Ô vous, qu’un Dieu-Sauveur appela à sa suite, vous, qu’il associa au plus glorieux ministère, aux travaux de la mission divine, dont il avait daigné se charger pour procurer la gloire de son père, et la rédemption des hommes ; vous, qui embrasé d’un zèle saint, puisé dans le cœur et dans les exemples de Jésus-Christ, consacrates votre vie tout entière à la glorieuse fonction de lui conquérir des âmes, déjà les fruits de son Sang adorable, et à embellir la céleste Jérusalem des dépouilles enlevées à l’enfer ; grand Apôtre que l’Eglise révère dans ce jour solennel, obtenez-moi cet amour ardent, qui, en vous attachant à votre divin Maître, vous rendit si zélé à étendre son Royaume et son Évangile ; qu’à votre exemple je m’applique à le faire connaître, et à le faire aimer ; que j’y emploie le langage et le crédit persuasif de la vertu, auxquels j’ajouterai les secours que pourra me suggérer un zèle courageux, mais toujours accompagné de sagesse ; un zèle éclairé, mais toujours charitable, un zèle actif, mais toujours proportionné aux circonstances des besoins et des caractères ; un zèle constant, mais toujours soumis aux ordres de Dieu.
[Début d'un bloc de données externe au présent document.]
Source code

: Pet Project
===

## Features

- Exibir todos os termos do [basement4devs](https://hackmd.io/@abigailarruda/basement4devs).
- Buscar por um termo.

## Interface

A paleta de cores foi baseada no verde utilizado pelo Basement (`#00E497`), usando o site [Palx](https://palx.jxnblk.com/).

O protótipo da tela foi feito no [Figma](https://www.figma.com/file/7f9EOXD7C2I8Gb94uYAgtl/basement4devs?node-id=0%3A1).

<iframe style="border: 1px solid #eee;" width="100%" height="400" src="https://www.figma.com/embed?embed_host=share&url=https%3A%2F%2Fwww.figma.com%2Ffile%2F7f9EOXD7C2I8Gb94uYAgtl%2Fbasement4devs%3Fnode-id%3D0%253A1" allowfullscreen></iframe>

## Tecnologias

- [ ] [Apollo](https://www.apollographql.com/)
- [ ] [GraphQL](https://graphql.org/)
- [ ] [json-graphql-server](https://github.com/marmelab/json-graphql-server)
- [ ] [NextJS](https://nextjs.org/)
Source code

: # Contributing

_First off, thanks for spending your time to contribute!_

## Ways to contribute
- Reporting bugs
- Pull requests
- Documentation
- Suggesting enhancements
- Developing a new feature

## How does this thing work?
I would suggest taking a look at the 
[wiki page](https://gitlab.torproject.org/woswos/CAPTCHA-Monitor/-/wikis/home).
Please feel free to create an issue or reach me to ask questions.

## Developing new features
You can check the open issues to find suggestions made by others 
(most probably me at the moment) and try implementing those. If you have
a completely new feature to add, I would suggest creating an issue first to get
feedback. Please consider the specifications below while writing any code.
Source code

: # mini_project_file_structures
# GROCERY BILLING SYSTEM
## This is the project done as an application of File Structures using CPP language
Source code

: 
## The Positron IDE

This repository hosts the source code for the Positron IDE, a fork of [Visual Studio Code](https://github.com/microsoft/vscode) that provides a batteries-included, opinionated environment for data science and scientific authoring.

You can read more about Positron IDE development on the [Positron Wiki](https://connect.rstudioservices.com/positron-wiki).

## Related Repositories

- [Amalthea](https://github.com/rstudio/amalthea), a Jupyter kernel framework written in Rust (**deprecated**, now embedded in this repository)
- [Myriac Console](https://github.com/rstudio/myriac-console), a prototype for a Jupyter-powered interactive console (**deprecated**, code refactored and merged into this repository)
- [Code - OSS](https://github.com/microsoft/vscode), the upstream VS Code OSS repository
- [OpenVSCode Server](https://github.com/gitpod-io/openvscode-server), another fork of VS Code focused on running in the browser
Qu’inaccessible à ces indignes complaisances sous lesquelles se masque le respect humain, j’oppose une fermeté inaltérable aux pièges de l’intrigue, aux illusions de la sensibilité, aux assauts de l’importunité ; que je préfère hautement à tout intérêt humain, celui de la gloire de Dieu ou du salut des âmes ; que tout ce qui m’approche, que tout ce qui dépend de moi reconnaisse qu’on ne saurait me plaire, qu’autant qu’on respecte la religion et la vertu ; qu’un des objets les plus ordinaires de mes oraisons et de mes bonnes œuvres, soit d’attirer des grâces de conversion aux pécheurs : quelle demande plus agréable au cœur de celui qui a donné sa vie pour eux ? Enfin, que je consacre tout l’emploi de la grandeur que Dieu m’a confiée à l’honorer par ma fidélité, et à protéger sa loi par mon zèle !…

Heureux favori d’un Dieu Sauveur, voilà ce que me retracent les glorieux caractères de votre apostolat. Je vais plus que jamais m’approprier vos exemples dans tout ce qu’ils ont de proportionné à mon état. Puisse le Dieu Rédempteur que je me dispose à recevoir, accepter et bénir tous les désirs de mon zèle pour sa gloire ; les animer par de nouvelles grâces, les récompenser un jour en me plaçant aux pieds du trône que vous occupez. Portez, grand Saint, les mêmes vœux auprès du Rémunérateur suprême pour ces sœurs chéries [1], si dignes de toute ma tendresse, dont les exemples vertueux semblent me rendre plus doux encore le joug du Seigneur. Quand le sort m’eût fait naître loin d’elles, j’eusse voulu franchir l’intervalle du rang et de l’opulence, pour mériter de les admirer de près ; mon ambition eût été de former mon âme sur le modèle de la leur ; mes vœux, toujours ardents, toujours empressés, auraient oublié mes propres besoins pour ne présenter au Ciel que leurs désirs ; ma vie eût été mille fois offerte à l’Eternel dispensateur de nos destinées, pour ajouter à la durée de leurs jours, et mon bonheur eût été parfait, s’il m’eût été possible de leur offrir les hommages d’un respect et d’une confiance que le cœur acquitte si volontiers quand c’est l’estime qui les commande.

[1ses sœurs, Madame Adélaïde, Madame Victoire et Madame Sophie, peut être même Mesdames Henriette (1752+) et Elisabeth ( 1759+) sont-elles ici comprises dans la pensée de Madame Louise.